Work to complete: Below are the records; reproduce all of them exactly but without any images.

*** Records for this task ***

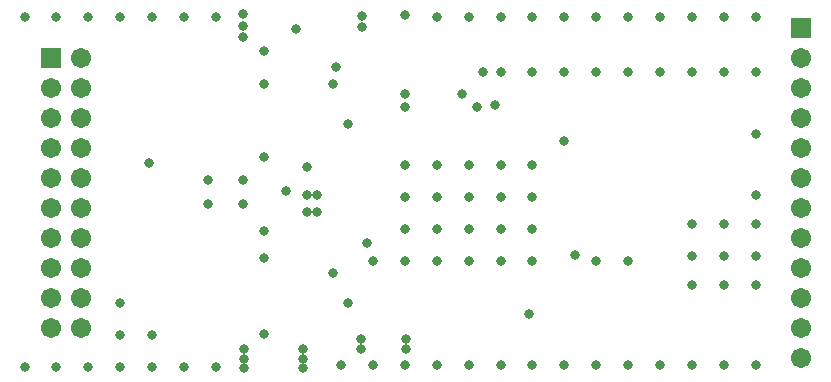
<source format=gbs>
G04*
G04 #@! TF.GenerationSoftware,Altium Limited,Altium Designer,25.2.1 (25)*
G04*
G04 Layer_Color=16711935*
%FSLAX44Y44*%
%MOMM*%
G71*
G04*
G04 #@! TF.SameCoordinates,BB5B7109-8511-46E3-AB3A-B5F62D7AE0FB*
G04*
G04*
G04 #@! TF.FilePolarity,Negative*
G04*
G01*
G75*
%ADD21C,1.7032*%
%ADD22R,1.7032X1.7032*%
%ADD23C,0.8032*%
D21*
X57900Y54710D02*
D03*
X32500D02*
D03*
X57900Y80110D02*
D03*
X32500D02*
D03*
X57900Y105510D02*
D03*
X32500D02*
D03*
X57900Y130910D02*
D03*
X32500D02*
D03*
X57900Y156310D02*
D03*
X32500D02*
D03*
X57900Y181710D02*
D03*
X32500D02*
D03*
X57900Y207110D02*
D03*
X32500D02*
D03*
X57900Y232510D02*
D03*
X32500D02*
D03*
X57900Y257910D02*
D03*
X32500D02*
D03*
X57900Y283310D02*
D03*
X667500Y105510D02*
D03*
Y207110D02*
D03*
Y181710D02*
D03*
Y283310D02*
D03*
Y257910D02*
D03*
Y232510D02*
D03*
Y156310D02*
D03*
Y130910D02*
D03*
Y80110D02*
D03*
Y54710D02*
D03*
Y29310D02*
D03*
D22*
X32500Y283310D02*
D03*
X667500Y308710D02*
D03*
D23*
X629000Y168000D02*
D03*
Y219000D02*
D03*
X91000Y76000D02*
D03*
X118000Y49000D02*
D03*
X91000D02*
D03*
X172000Y22000D02*
D03*
X145000D02*
D03*
X118000D02*
D03*
X91000D02*
D03*
X64000D02*
D03*
X10000D02*
D03*
X37000D02*
D03*
X172000Y318000D02*
D03*
X145000D02*
D03*
X118000D02*
D03*
X91000D02*
D03*
X64000D02*
D03*
X10000D02*
D03*
X37000D02*
D03*
X575000Y91000D02*
D03*
X629000D02*
D03*
X602000D02*
D03*
X629000Y116000D02*
D03*
X602000D02*
D03*
X575000D02*
D03*
X629000Y143000D02*
D03*
X602000D02*
D03*
X575000D02*
D03*
X494000Y112000D02*
D03*
X521000D02*
D03*
X440000D02*
D03*
X413000D02*
D03*
X305000D02*
D03*
X386000D02*
D03*
X359000D02*
D03*
X332000D02*
D03*
X278000Y24000D02*
D03*
X305000D02*
D03*
X332000D02*
D03*
X359000D02*
D03*
X386000D02*
D03*
X413000D02*
D03*
X440000D02*
D03*
X467000D02*
D03*
X494000D02*
D03*
X521000D02*
D03*
X548000D02*
D03*
X575000D02*
D03*
X629000D02*
D03*
X602000D02*
D03*
X359000Y318000D02*
D03*
X386000D02*
D03*
X413000D02*
D03*
X440000D02*
D03*
X467000D02*
D03*
X494000D02*
D03*
X521000D02*
D03*
X548000D02*
D03*
X575000D02*
D03*
X602000D02*
D03*
X629000D02*
D03*
Y272000D02*
D03*
X602000D02*
D03*
X575000D02*
D03*
X548000D02*
D03*
X521000D02*
D03*
X494000D02*
D03*
X467000D02*
D03*
X413000D02*
D03*
X440000D02*
D03*
Y139000D02*
D03*
X413000D02*
D03*
X386000D02*
D03*
X359000D02*
D03*
X332000D02*
D03*
Y166000D02*
D03*
X359000D02*
D03*
X386000D02*
D03*
X413000D02*
D03*
X440000D02*
D03*
X398000Y272000D02*
D03*
X393000Y242000D02*
D03*
X380000Y253000D02*
D03*
X332000Y242000D02*
D03*
Y253000D02*
D03*
Y320000D02*
D03*
X296000Y319000D02*
D03*
Y310000D02*
D03*
X258000Y168000D02*
D03*
Y153000D02*
D03*
X249000D02*
D03*
Y168000D02*
D03*
X440000Y193000D02*
D03*
X413000D02*
D03*
X386000D02*
D03*
X359000D02*
D03*
X332000D02*
D03*
X249000Y191000D02*
D03*
X333000Y46000D02*
D03*
Y37000D02*
D03*
X295000D02*
D03*
Y46000D02*
D03*
X246000Y21000D02*
D03*
Y29000D02*
D03*
Y37000D02*
D03*
X213000Y289710D02*
D03*
Y262000D02*
D03*
Y200000D02*
D03*
Y50000D02*
D03*
Y114000D02*
D03*
Y137060D02*
D03*
X196000Y37000D02*
D03*
Y29000D02*
D03*
Y21000D02*
D03*
X195000Y301000D02*
D03*
Y311000D02*
D03*
Y321000D02*
D03*
X165000Y160000D02*
D03*
Y180000D02*
D03*
X195000Y160000D02*
D03*
Y180000D02*
D03*
X115000Y195000D02*
D03*
X239685Y308010D02*
D03*
X231160Y171120D02*
D03*
X437000Y67160D02*
D03*
X476000Y117000D02*
D03*
X467000Y213160D02*
D03*
X408000Y244000D02*
D03*
X273880Y275880D02*
D03*
X299997Y126760D02*
D03*
X271360Y261540D02*
D03*
X284000Y227630D02*
D03*
X271360Y101360D02*
D03*
X284000Y76000D02*
D03*
M02*

</source>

*** End of Records for this task ***

Task answer:
<source format=gbs>
G04*
G04 #@! TF.GenerationSoftware,Altium Limited,Altium Designer,25.2.1 (25)*
G04*
G04 Layer_Color=16711935*
%FSLAX44Y44*%
%MOMM*%
G71*
G04*
G04 #@! TF.SameCoordinates,BB5B7109-8511-46E3-AB3A-B5F62D7AE0FB*
G04*
G04*
G04 #@! TF.FilePolarity,Negative*
G04*
G01*
G75*
%ADD21C,1.7032*%
%ADD22R,1.7032X1.7032*%
%ADD23C,0.8032*%
D21*
X57900Y54710D02*
D03*
X32500D02*
D03*
X57900Y80110D02*
D03*
X32500D02*
D03*
X57900Y105510D02*
D03*
X32500D02*
D03*
X57900Y130910D02*
D03*
X32500D02*
D03*
X57900Y156310D02*
D03*
X32500D02*
D03*
X57900Y181710D02*
D03*
X32500D02*
D03*
X57900Y207110D02*
D03*
X32500D02*
D03*
X57900Y232510D02*
D03*
X32500D02*
D03*
X57900Y257910D02*
D03*
X32500D02*
D03*
X57900Y283310D02*
D03*
X667500Y105510D02*
D03*
Y207110D02*
D03*
Y181710D02*
D03*
Y283310D02*
D03*
Y257910D02*
D03*
Y232510D02*
D03*
Y156310D02*
D03*
Y130910D02*
D03*
Y80110D02*
D03*
Y54710D02*
D03*
Y29310D02*
D03*
D22*
X32500Y283310D02*
D03*
X667500Y308710D02*
D03*
D23*
X629000Y168000D02*
D03*
Y219000D02*
D03*
X91000Y76000D02*
D03*
X118000Y49000D02*
D03*
X91000D02*
D03*
X172000Y22000D02*
D03*
X145000D02*
D03*
X118000D02*
D03*
X91000D02*
D03*
X64000D02*
D03*
X10000D02*
D03*
X37000D02*
D03*
X172000Y318000D02*
D03*
X145000D02*
D03*
X118000D02*
D03*
X91000D02*
D03*
X64000D02*
D03*
X10000D02*
D03*
X37000D02*
D03*
X575000Y91000D02*
D03*
X629000D02*
D03*
X602000D02*
D03*
X629000Y116000D02*
D03*
X602000D02*
D03*
X575000D02*
D03*
X629000Y143000D02*
D03*
X602000D02*
D03*
X575000D02*
D03*
X494000Y112000D02*
D03*
X521000D02*
D03*
X440000D02*
D03*
X413000D02*
D03*
X305000D02*
D03*
X386000D02*
D03*
X359000D02*
D03*
X332000D02*
D03*
X278000Y24000D02*
D03*
X305000D02*
D03*
X332000D02*
D03*
X359000D02*
D03*
X386000D02*
D03*
X413000D02*
D03*
X440000D02*
D03*
X467000D02*
D03*
X494000D02*
D03*
X521000D02*
D03*
X548000D02*
D03*
X575000D02*
D03*
X629000D02*
D03*
X602000D02*
D03*
X359000Y318000D02*
D03*
X386000D02*
D03*
X413000D02*
D03*
X440000D02*
D03*
X467000D02*
D03*
X494000D02*
D03*
X521000D02*
D03*
X548000D02*
D03*
X575000D02*
D03*
X602000D02*
D03*
X629000D02*
D03*
Y272000D02*
D03*
X602000D02*
D03*
X575000D02*
D03*
X548000D02*
D03*
X521000D02*
D03*
X494000D02*
D03*
X467000D02*
D03*
X413000D02*
D03*
X440000D02*
D03*
Y139000D02*
D03*
X413000D02*
D03*
X386000D02*
D03*
X359000D02*
D03*
X332000D02*
D03*
Y166000D02*
D03*
X359000D02*
D03*
X386000D02*
D03*
X413000D02*
D03*
X440000D02*
D03*
X398000Y272000D02*
D03*
X393000Y242000D02*
D03*
X380000Y253000D02*
D03*
X332000Y242000D02*
D03*
Y253000D02*
D03*
Y320000D02*
D03*
X296000Y319000D02*
D03*
Y310000D02*
D03*
X258000Y168000D02*
D03*
Y153000D02*
D03*
X249000D02*
D03*
Y168000D02*
D03*
X440000Y193000D02*
D03*
X413000D02*
D03*
X386000D02*
D03*
X359000D02*
D03*
X332000D02*
D03*
X249000Y191000D02*
D03*
X333000Y46000D02*
D03*
Y37000D02*
D03*
X295000D02*
D03*
Y46000D02*
D03*
X246000Y21000D02*
D03*
Y29000D02*
D03*
Y37000D02*
D03*
X213000Y289710D02*
D03*
Y262000D02*
D03*
Y200000D02*
D03*
Y50000D02*
D03*
Y114000D02*
D03*
Y137060D02*
D03*
X196000Y37000D02*
D03*
Y29000D02*
D03*
Y21000D02*
D03*
X195000Y301000D02*
D03*
Y311000D02*
D03*
Y321000D02*
D03*
X165000Y160000D02*
D03*
Y180000D02*
D03*
X195000Y160000D02*
D03*
Y180000D02*
D03*
X115000Y195000D02*
D03*
X239685Y308010D02*
D03*
X231160Y171120D02*
D03*
X437000Y67160D02*
D03*
X476000Y117000D02*
D03*
X467000Y213160D02*
D03*
X408000Y244000D02*
D03*
X273880Y275880D02*
D03*
X299997Y126760D02*
D03*
X271360Y261540D02*
D03*
X284000Y227630D02*
D03*
X271360Y101360D02*
D03*
X284000Y76000D02*
D03*
M02*

</source>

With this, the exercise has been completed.